A MULTIPLYING TRIBE OF KILLJOYS IS ruin­ing the social life of India’s teenagers and young adults whose number is estimated at 300 million countrywide.

This lament is provoked by a news report in Bengaluru’s Times of India (December 15) that a search of the handbag of a young woman student of a junior college in the coastal town of Mangaluru by exam invigilators looking for cell phones, revealed a love letter written to her by an amorous youth of “another community”. This grave moral lapse provoked a fracas which prompted the administration to disbar 18 students from attending classes, except to write exams. Earlier, in another college in this once jolly town with a buzzing entertainment scene, four college students who performed a dance wearing burqas, worn by conservative Muslim women, were also suspended from college. Serious offence to the religious sensibilities of the minority Muslim community.

On the other hand in the good ole days in my top-ranked boarding school in Bengaluru, the school administration routinely organised socials and dances with the neighbouring girls school, and boys inviting girls to the pictures (cinema) and romancing them was not a criminal offence.
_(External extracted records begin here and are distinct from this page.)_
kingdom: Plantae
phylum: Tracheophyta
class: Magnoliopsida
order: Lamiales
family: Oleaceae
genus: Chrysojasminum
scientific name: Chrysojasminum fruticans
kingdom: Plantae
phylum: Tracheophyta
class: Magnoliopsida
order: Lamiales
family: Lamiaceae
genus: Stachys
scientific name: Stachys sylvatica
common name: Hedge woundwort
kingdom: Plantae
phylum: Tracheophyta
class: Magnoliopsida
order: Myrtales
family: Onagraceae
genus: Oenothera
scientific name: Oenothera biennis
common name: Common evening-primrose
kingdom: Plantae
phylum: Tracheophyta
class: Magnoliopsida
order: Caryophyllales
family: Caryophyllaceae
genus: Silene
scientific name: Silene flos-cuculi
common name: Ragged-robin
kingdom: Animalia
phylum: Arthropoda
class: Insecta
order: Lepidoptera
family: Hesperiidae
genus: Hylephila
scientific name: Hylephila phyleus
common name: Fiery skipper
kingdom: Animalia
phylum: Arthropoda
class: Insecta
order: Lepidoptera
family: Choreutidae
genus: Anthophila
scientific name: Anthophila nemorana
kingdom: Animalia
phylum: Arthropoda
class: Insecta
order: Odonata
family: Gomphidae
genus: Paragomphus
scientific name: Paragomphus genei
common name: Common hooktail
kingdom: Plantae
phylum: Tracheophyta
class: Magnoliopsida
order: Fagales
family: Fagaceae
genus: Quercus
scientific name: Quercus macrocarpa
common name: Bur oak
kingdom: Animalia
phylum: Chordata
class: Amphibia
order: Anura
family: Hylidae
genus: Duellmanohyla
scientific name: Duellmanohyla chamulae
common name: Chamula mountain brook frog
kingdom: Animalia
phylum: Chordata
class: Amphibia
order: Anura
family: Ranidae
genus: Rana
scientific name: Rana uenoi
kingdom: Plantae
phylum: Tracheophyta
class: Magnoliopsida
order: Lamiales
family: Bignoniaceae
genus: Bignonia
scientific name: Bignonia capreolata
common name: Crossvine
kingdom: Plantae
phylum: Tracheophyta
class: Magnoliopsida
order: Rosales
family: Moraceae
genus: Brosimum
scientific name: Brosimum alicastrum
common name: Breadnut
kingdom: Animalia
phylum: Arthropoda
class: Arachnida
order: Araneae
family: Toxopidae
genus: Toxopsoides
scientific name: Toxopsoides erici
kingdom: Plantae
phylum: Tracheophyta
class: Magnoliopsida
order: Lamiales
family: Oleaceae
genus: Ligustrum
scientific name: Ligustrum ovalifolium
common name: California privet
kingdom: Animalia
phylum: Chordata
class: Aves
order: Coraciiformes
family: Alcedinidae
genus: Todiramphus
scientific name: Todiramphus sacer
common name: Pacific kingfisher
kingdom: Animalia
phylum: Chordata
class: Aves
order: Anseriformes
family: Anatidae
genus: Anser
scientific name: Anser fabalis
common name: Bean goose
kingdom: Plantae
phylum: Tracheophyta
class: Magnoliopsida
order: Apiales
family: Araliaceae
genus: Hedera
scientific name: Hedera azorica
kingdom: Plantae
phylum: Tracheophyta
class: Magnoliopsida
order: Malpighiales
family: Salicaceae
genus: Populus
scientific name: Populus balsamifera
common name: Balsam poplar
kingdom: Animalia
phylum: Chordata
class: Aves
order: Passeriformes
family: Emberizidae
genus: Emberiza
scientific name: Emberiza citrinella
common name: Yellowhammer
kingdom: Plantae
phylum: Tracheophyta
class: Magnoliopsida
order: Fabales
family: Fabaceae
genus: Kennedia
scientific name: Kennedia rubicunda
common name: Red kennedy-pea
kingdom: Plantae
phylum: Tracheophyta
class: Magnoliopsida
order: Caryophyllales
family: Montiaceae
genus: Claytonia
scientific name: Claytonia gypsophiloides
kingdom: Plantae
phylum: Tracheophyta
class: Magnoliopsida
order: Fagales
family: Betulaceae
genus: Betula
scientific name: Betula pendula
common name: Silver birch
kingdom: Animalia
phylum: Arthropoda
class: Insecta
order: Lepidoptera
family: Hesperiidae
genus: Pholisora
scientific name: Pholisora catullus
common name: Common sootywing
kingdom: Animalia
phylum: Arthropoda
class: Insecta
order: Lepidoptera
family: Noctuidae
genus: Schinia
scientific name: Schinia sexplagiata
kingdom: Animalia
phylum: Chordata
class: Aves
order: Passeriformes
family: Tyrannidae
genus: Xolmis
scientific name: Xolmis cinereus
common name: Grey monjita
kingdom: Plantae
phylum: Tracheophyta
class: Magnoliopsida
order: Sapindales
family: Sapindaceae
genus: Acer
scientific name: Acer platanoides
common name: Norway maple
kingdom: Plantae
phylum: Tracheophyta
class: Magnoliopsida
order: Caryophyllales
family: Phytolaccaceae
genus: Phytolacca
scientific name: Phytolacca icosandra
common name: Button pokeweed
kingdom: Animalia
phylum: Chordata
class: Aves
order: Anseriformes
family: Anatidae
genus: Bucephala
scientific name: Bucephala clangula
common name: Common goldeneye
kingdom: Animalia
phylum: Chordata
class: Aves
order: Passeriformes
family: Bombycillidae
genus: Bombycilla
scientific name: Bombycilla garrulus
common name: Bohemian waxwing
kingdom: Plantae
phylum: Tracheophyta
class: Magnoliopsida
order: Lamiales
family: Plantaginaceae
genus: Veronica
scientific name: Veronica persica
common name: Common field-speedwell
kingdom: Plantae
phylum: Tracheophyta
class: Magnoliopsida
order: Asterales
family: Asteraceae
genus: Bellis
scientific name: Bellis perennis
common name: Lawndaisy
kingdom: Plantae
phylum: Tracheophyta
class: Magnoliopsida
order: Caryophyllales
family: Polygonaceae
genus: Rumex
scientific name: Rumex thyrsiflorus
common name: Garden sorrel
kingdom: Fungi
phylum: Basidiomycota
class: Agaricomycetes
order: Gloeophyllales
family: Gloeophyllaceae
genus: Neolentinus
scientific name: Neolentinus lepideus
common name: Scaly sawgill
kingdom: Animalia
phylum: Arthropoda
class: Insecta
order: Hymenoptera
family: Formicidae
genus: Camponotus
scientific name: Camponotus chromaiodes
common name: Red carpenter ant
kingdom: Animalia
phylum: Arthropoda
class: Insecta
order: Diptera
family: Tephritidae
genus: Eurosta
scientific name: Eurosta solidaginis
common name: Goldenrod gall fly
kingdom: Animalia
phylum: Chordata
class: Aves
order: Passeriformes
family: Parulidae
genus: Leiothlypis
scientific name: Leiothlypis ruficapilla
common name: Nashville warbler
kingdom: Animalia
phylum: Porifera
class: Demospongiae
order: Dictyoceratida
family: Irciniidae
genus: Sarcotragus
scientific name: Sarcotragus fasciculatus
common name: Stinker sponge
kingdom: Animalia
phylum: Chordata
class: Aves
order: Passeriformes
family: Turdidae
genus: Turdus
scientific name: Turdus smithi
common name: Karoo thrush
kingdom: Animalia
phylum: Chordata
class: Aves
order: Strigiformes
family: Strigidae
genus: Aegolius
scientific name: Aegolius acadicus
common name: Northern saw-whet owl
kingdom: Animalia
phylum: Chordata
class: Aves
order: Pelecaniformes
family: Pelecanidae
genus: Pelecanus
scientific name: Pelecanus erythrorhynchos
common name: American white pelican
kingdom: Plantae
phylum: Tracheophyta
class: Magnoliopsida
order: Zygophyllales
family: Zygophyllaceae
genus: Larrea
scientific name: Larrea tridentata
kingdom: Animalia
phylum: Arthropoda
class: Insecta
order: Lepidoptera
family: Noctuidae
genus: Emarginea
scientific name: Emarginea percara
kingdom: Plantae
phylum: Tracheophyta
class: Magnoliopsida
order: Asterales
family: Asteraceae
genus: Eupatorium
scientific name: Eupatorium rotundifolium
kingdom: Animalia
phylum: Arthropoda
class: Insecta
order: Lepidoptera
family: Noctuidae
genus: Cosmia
Later as a young law student in the UK half a century ago, I was pleasantly flabbergasted to learn girlfriends were permitted in our rooms until 11 p.m, a facility that one availed liberally.

The purpose of this sermon is not to recount one’s good fortune, but to advise oppressive elders and the country’s morality brigades to refrain from blighting the lives of teens and youth obliged to suffer censorious patriarchy, the insolence of office and the daily spurns that merit takes, by also denying them romance, exuberance and socialisation opportunities.